LEBENSFORMEN, 2021

Lebensformen (forms of life) is a suite of photographed sculptures derived from Friedrich Fröbel’s gifts (Fröbelgaben), nineteenth-century educational children’s timber blocks designed to teach geometric form, mathematics and creativity.

Fröbel used the term Lebensformen to describe the gift’s formal exercises for each corresponding set. These ‘formal studies’ were abstracted representations of structures from then contemporary life, for example, city arches, monuments, shooting stands, churches, tombstones, wells and shafts. Yet the examples Fröbel offered have strange correspondences equally to our contemporary world, both overtly and subliminally, while latently invoking Foucauldian architectural archetypes/structures of power, exclusion and representation.

The original gifts comprised of six different sets in varying size and complexity. I have concentrated on using the fourth gift in the series: eight identical 10 x 5 x 2.5cm rectangular blocks (a ratio of 1:2:4). Each block must be used in each of Fröbel’s exercises or figures.
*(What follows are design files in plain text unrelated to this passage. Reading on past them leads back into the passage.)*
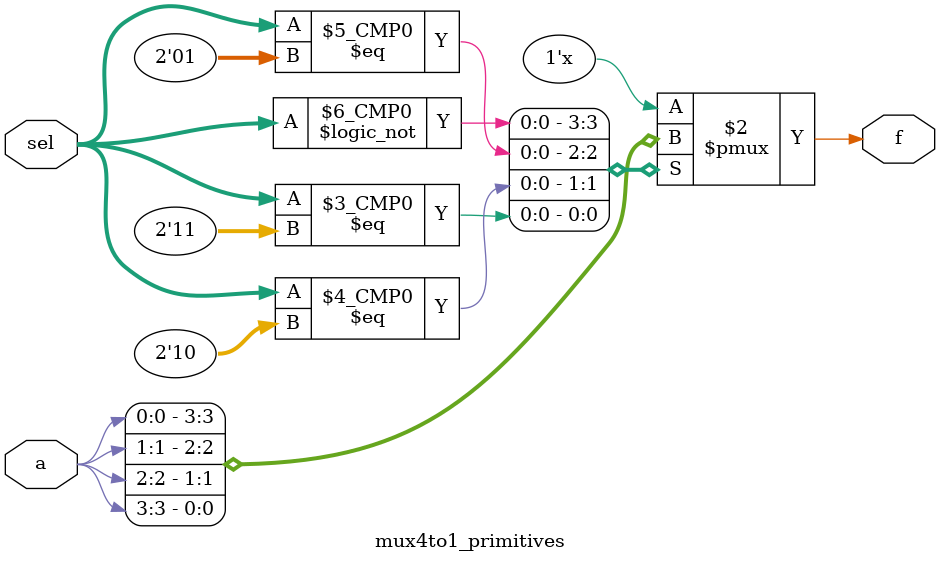
<source format=v>
`timescale 1ns/100ps

module mux4to1_primitives(f ,a, sel);

	output f;
	input [3:0] a;
	input [1:0] sel;

	reg f;
	always @(sel)
	 case(sel)
	  2'b00:f<=a[0];
	  2'b01:f<=a[1];
	  2'b10:f<=a[2];
	  2'b11:f<=a[3];
	  default:f<=a[0];
	 endcase

endmodule

</source>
Common concrete blocks were chosen by virtue of their almost identical ratio to the petite blocks of the fourth gift. Importantly, this choice was both material and scalar, which in turn offers a meditation upon the works of Carl Andre and Robert Smithson. However, the works are two-dimensional pieces, photographs; references to the assembly of the sculptures, their process – concrete debris, the residue of scraping aggregate and dust – are left within the images.